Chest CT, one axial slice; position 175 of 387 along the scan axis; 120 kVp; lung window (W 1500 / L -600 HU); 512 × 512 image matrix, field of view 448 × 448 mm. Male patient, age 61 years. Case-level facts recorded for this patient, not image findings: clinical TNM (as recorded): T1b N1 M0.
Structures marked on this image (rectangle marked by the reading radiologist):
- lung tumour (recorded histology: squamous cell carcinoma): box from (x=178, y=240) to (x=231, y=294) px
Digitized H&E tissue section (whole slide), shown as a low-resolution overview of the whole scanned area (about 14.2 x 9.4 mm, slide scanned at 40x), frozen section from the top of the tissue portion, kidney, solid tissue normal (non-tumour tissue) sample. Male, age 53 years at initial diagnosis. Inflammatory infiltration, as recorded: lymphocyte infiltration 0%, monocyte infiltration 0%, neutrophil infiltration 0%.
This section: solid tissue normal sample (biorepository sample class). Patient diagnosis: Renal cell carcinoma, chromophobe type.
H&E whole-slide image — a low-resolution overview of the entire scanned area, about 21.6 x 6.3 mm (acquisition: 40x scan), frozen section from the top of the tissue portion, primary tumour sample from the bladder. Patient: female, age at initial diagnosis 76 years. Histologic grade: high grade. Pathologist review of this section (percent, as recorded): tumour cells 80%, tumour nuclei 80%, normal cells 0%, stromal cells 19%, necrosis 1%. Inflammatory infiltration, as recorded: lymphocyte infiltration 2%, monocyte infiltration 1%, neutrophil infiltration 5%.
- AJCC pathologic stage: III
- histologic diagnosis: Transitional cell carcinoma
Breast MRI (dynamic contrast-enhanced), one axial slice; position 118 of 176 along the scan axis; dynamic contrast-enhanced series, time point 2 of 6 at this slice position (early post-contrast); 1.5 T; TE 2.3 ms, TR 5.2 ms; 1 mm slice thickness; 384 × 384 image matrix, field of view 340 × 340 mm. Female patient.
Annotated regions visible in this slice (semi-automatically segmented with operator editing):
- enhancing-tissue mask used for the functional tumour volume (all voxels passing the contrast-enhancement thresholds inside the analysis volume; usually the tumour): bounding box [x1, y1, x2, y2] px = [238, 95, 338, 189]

§ **EXERCISE DETAILS**: Set down every entry again, exactly as written.

§ **EXPECTED ANSWER**:
Chest CT, one axial slice; position 175 of 387 along the scan axis; 120 kVp; lung window (W 1500 / L -600 HU); 512 × 512 image matrix, field of view 448 × 448 mm. Male patient, age 61 years. Case-level facts recorded for this patient, not image findings: clinical TNM (as recorded): T1b N1 M0.
Structures marked on this image (rectangle marked by the reading radiologist):
- lung tumour (recorded histology: squamous cell carcinoma): box from (x=178, y=240) to (x=231, y=294) px
Digitized H&E tissue section (whole slide), shown as a low-resolution overview of the whole scanned area (about 14.2 x 9.4 mm, slide scanned at 40x), frozen section from the top of the tissue portion, kidney, solid tissue normal (non-tumour tissue) sample. Male, age 53 years at initial diagnosis. Inflammatory infiltration, as recorded: lymphocyte infiltration 0%, monocyte infiltration 0%, neutrophil infiltration 0%.
This section: solid tissue normal sample (biorepository sample class). Patient diagnosis: Renal cell carcinoma, chromophobe type.
H&E whole-slide image — a low-resolution overview of the entire scanned area, about 21.6 x 6.3 mm (acquisition: 40x scan), frozen section from the top of the tissue portion, primary tumour sample from the bladder. Patient: female, age at initial diagnosis 76 years. Histologic grade: high grade. Pathologist review of this section (percent, as recorded): tumour cells 80%, tumour nuclei 80%, normal cells 0%, stromal cells 19%, necrosis 1%. Inflammatory infiltration, as recorded: lymphocyte infiltration 2%, monocyte infiltration 1%, neutrophil infiltration 5%.
- AJCC pathologic stage: III
- histologic diagnosis: Transitional cell carcinoma
Breast MRI (dynamic contrast-enhanced), one axial slice; position 118 of 176 along the scan axis; dynamic contrast-enhanced series, time point 2 of 6 at this slice position (early post-contrast); 1.5 T; TE 2.3 ms, TR 5.2 ms; 1 mm slice thickness; 384 × 384 image matrix, field of view 340 × 340 mm. Female patient.
Annotated regions visible in this slice (semi-automatically segmented with operator editing):
- enhancing-tissue mask used for the functional tumour volume (all voxels passing the contrast-enhancement thresholds inside the analysis volume; usually the tumour): bounding box [x1, y1, x2, y2] px = [238, 95, 338, 189]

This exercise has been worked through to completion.